Desarrollando su relato en dos espacios temporales que intercala permanentemente, Almodóvar apuesta a la perentoria resurrección de un ser humano física y emocionalmente devastado.

En ese marco, le otorga la oportunidad de reescribir y adaptar al teatro un abandonado guión que creía inexorablemente perdido, de transformar añosos rencores en reconciliación y hasta de reencontrarse con Federico Delgado (Leonardo Sbaraglia), un entrañable amor de su juventud.

A diferencia de otros films de su autoría que están marcados por el más ácido de los desencantos, “Dolor y gloria” es una historia de oportunidades que está impregnada de fuertes referencias autobiográficas.

Al respecto, hay una suerte apuesta de la redención a través de la creación artística, en este caso del propio cine, del amor y del vínculo intemporal con las raíces biológicas y afectivas.

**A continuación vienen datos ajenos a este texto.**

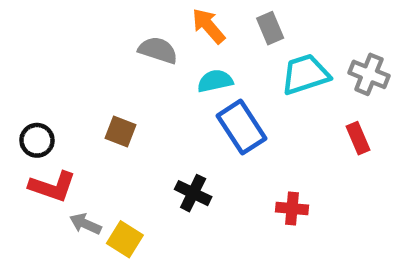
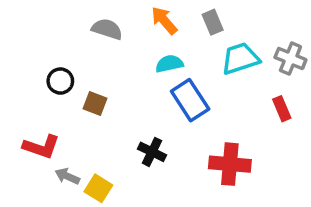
gray semicircle: (158, 50) -> (107, 29), moved
black circle: (37, 140) -> (60, 81), moved
red cross: (292, 208) -> (230, 164), size x1.6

Esta película propone un Almodóvar bastante más intimista, que reflexiona sobre temas recurrentes –como el sexo, la religión y la problemática relación con la madre-pero también sobre el real significado y los diversos avatares de la peripecia humana.

Lejos del proverbial pesimismo de otros títulos de la extensa carrera del cineasta, “Dolor y gloria” es un drama que -pese a impactar por su inicial dureza- apuesta fuerte a la recuperación de la verdadera esencia de lo humano.

La superlativa actuación de un Antonio Banderas realmente irrepetible, bien secundado de Leonardo Sbaraglia, Asier Etxeandia, Penélope Cruz y hasta Cecilia Roth en una breve aparición, coadyuvan a transformar a este film es una propuesta de altos quilates cinematográficos.